Schema-first vs code-first design

Two opposing styles dominate:

  • Schema-first — write SDL (type Query { ... }) in .graphql files and bind resolvers later. Documentation lives next to the contract.
  • Code-first — define types using decorators or builders in your language (NestJS, Strawberry, Pothos). The schema is derived from code, keeping TypeScript / Python types as the single source of truth.

Operational concerns: N+1, depth limits, persisted queries

Production GraphQL has a few classic pitfalls:

  • N+1 problem — naive resolvers issue one DB query per child node. Solved with the DataLoader pattern (per-request batch + cache).
  • Depth and complexity limits — public APIs must guard against deeply nested queries used as DoS. Plugins like apollo-server-plugin-depth-limit and graphql-cost-analysis reject queries above a threshold.
  • Introspection — clients can query __schema to discover types; production deployments often disable introspection to slow down reconnaissance.
  • Persisted queries — clients send a hash instead of the full query string; server matches it against an allow-list, eliminating injection and shrinking payloads.
  • Authorization — applied per-field via directives or middleware, never at the endpoint level (the endpoint is shared).

Federation, REST comparison and the wider ecosystem

Apollo Federation 2 and schema stitching let multiple services contribute to one super-graph, each owning a slice of the types — useful for micro-services. Compared to REST, GraphQL solves both over-fetching (clients ask only for fields they need) and under-fetching (one round-trip per screen rather than several). Compared to gRPC, GraphQL is HTTP-friendly and human-readable, while gRPC wins on binary efficiency for service-to-service traffic.

FAQ

Can I validate a query offline, without hitting the server?

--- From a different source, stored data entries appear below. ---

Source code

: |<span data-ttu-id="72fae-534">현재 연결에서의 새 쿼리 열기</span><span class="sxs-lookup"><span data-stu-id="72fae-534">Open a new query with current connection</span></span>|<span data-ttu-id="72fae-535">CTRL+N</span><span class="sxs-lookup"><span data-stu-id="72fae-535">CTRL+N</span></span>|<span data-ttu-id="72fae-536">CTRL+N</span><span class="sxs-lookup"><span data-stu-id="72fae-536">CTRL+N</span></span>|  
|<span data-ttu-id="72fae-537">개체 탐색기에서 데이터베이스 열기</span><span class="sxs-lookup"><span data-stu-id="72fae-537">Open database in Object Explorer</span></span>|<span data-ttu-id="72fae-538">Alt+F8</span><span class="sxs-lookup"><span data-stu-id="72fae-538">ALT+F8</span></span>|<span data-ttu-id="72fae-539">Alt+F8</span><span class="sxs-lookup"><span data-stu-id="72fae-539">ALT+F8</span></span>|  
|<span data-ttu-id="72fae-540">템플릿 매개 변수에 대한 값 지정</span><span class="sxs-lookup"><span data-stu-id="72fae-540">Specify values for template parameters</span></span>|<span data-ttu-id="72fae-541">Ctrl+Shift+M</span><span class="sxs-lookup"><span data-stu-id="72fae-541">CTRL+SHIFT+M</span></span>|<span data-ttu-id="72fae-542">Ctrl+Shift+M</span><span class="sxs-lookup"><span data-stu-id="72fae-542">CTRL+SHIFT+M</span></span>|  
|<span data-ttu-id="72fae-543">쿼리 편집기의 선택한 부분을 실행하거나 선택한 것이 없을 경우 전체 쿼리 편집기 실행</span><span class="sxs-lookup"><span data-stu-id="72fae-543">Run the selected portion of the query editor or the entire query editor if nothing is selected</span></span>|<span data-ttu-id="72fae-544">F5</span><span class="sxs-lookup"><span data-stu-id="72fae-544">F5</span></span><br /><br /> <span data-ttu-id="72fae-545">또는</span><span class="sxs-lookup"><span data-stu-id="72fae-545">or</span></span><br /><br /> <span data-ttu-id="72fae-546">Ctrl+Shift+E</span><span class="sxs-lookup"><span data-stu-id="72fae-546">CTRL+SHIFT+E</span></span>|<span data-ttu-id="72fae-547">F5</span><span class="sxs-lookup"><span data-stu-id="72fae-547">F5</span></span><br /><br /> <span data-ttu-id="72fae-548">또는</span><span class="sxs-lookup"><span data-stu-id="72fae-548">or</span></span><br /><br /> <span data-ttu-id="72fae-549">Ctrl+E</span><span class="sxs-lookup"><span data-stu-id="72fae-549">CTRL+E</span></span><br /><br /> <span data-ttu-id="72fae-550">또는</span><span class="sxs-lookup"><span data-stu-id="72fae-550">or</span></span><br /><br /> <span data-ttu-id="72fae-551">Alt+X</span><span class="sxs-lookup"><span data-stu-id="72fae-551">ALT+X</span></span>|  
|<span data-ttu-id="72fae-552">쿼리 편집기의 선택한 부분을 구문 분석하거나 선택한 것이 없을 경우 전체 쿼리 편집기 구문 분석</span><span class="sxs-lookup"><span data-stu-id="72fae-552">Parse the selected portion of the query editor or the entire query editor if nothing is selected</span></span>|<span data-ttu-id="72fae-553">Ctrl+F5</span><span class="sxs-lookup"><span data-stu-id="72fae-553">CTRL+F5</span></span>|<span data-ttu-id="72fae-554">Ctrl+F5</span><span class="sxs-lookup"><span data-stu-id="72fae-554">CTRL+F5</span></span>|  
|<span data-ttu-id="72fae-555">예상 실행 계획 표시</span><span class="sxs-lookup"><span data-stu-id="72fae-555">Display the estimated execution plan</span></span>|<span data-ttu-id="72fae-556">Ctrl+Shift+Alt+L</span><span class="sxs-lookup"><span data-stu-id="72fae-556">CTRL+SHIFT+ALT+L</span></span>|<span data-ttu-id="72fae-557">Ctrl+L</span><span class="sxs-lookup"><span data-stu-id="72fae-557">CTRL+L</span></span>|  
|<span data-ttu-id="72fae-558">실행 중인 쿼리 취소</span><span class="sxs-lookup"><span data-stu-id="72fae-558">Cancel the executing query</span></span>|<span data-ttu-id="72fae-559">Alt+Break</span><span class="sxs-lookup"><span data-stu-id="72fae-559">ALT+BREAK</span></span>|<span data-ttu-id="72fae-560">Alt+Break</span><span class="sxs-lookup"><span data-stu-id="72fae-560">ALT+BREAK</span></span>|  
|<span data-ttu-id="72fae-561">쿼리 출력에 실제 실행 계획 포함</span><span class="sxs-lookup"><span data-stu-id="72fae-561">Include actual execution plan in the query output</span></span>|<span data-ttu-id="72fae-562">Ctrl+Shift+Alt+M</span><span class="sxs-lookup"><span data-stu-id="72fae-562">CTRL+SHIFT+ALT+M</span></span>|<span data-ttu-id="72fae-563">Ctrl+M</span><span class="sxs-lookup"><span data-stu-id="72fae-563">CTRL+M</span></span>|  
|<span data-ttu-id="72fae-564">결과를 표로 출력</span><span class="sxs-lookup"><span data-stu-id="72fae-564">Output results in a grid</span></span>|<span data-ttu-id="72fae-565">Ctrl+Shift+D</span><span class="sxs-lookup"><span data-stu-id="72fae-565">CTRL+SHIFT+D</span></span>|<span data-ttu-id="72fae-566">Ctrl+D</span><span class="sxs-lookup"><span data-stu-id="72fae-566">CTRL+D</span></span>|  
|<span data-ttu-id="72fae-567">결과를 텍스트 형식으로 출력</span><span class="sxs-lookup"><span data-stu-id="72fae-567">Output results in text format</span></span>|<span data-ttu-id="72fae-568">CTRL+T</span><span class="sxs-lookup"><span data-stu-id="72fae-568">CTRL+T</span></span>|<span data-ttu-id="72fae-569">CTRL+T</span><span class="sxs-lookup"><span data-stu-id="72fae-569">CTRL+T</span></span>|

Yes. As long as you have the schema (SDL or introspection JSON), graphql.js parses and validates queries locally — useful in CI to fail PRs that break the contract.

Should I enable a depth limit?

For any public API, yes. A common configuration caps depth at 8-10 and uses cost analysis for cross-field complexity. Without it, a single nested query can take down the database.

How is authorization handled?

At the field level, not at the endpoint. Patterns include directive-based (@auth), middleware in resolvers or graph-level wrappers like graphql-shield.

Does this tool require the schema?

No. It runs lightweight syntax-level validation on the query string: detects operation type, name, variables and the field tree. Full type checking requires the schema and is typically done in CI with graphql-codegen or graphql-eslint.

Can I disable introspection in production?

Yes — Apollo Server, Yoga and most frameworks expose a flag (introspection: false). It is a defense-in-depth measure rather than a security boundary; combine with authentication and persisted queries.